Currently, we have explicit support for Hindi, Bengali, Kannada, Tamil, Telugu and Gujarati. Rajasthani and Assamese are also included and they use the same rules as Hindi and Bengali respectively although this may not be completely accurate.
This chapter describes how to build an Indic voice for the languages that are supported explicitly in Festvox and also how to add support for a new Indic language. We will use Hindi as the example language for this tutorial.
Part 1: Building voices that have explicit support (Hindi, Bengali, Kannada, Tamil, Telugu, Gujarati, Rajasthani, Assamese)
This will set up a base Indic voice. The file that is Indic-voice specific is festvox/indic_lexicon.scm in the voice directory. The default language in the Indic lexicon is Hindi. You should change this to the language that you are working with so that the right language-specific rules are used.
$FESTVOXDIR/src/clustergen/setup_cg cmu indic ss
(defvar lex:language 'Hindi)
We assume that you have already prepared a list of utterances and recorded them. See the Chapter called Corpus development for instructions on designing a corpus. We also assume that you have a prompt file is the txt.done.data format (with your Indic prompts encoded as unicode).
Assuming the recordings might not be as good as the could be you can power normalize them.

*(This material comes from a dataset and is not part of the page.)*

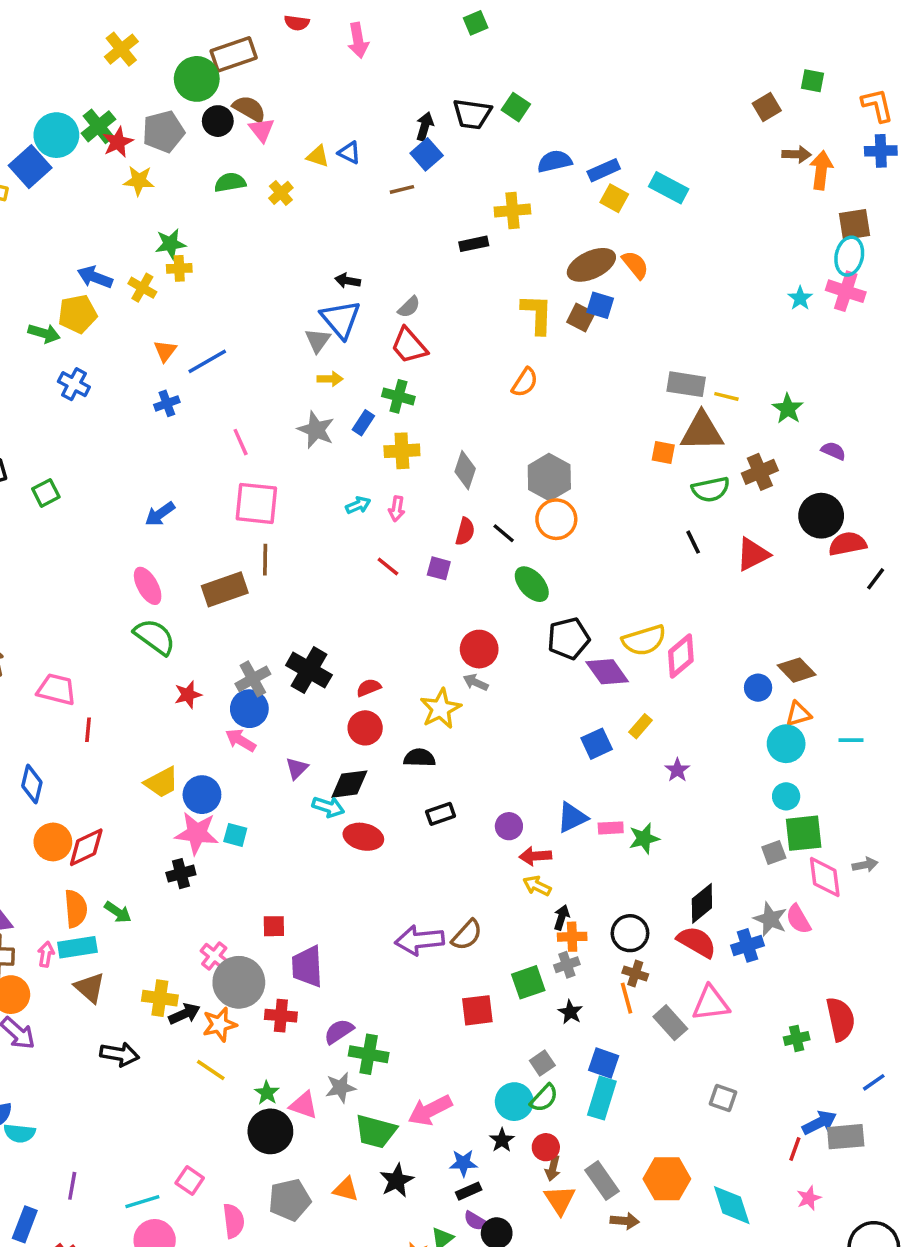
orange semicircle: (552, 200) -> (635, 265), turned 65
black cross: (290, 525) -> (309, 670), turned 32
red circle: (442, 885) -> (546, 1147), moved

cp -p WHATEVER/txt.done.data etc/
cp -p WHATEVER/wav/*.wav recording/
Also synthesis builds (especially labeling) work best if there is only a limited amount of leading and trailing silence. We can do this by
This uses F0 extraction to estimate where the speech starts and ends. This typically works well, but you should listen to the results to ensure it does the right thing. The original unpruned files are saved in unpruned/. A third pre-pocessing option is to shorted intrasentence silences, this is only desirable in non-ideal recorded data, but it can help labeling.

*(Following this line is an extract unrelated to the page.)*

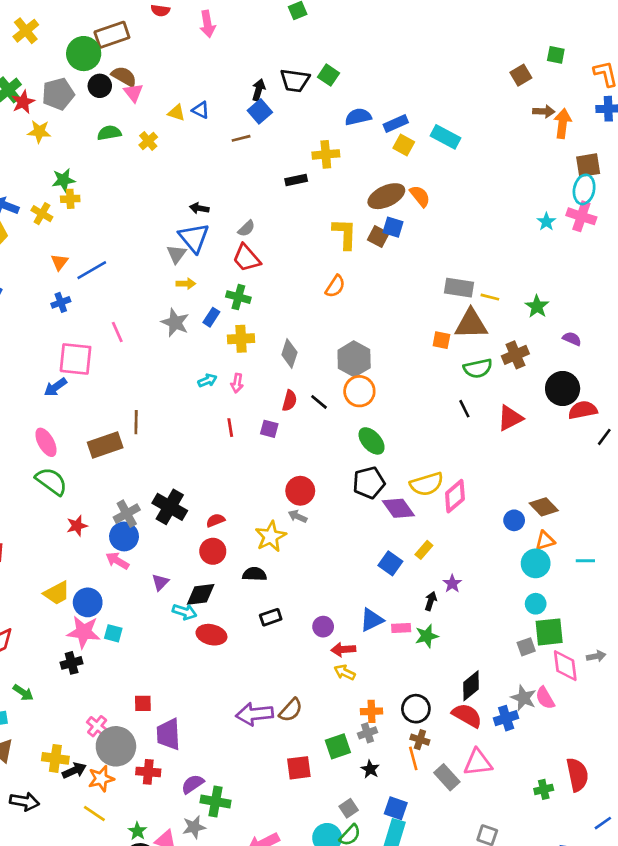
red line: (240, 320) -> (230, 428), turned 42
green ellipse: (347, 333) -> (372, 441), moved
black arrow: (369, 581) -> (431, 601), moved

Note if you do not require these three stages, you can put your wavefiles directly into wav/
Then do feature extraction
./bin/do_build build_prompts etc/txt.done.data
./bin/do_build label etc/txt.done.data
./bin/do_clustergen parallel build_utts etc/txt.done.data
Build the models
./bin/do_clustergen parallel f0_v_sptk
./bin/do_clustergen parallel mcep_sptk
./bin/do_clustergen parallel combine_coeffs_v
And generate some test examples, the first to give MCD and F0D objective measures, the second to generate standard tts output
./bin/do_clustergen parallel cluster etc/txt.done.data.train
./bin/do_clustergen dur etc/txt.done.data.train
./bin/do_clustergen cg_test resynth cgp etc/txt.done.data.test
./bin/do_clustergen cg_test tts tts etc/txt.done.data.test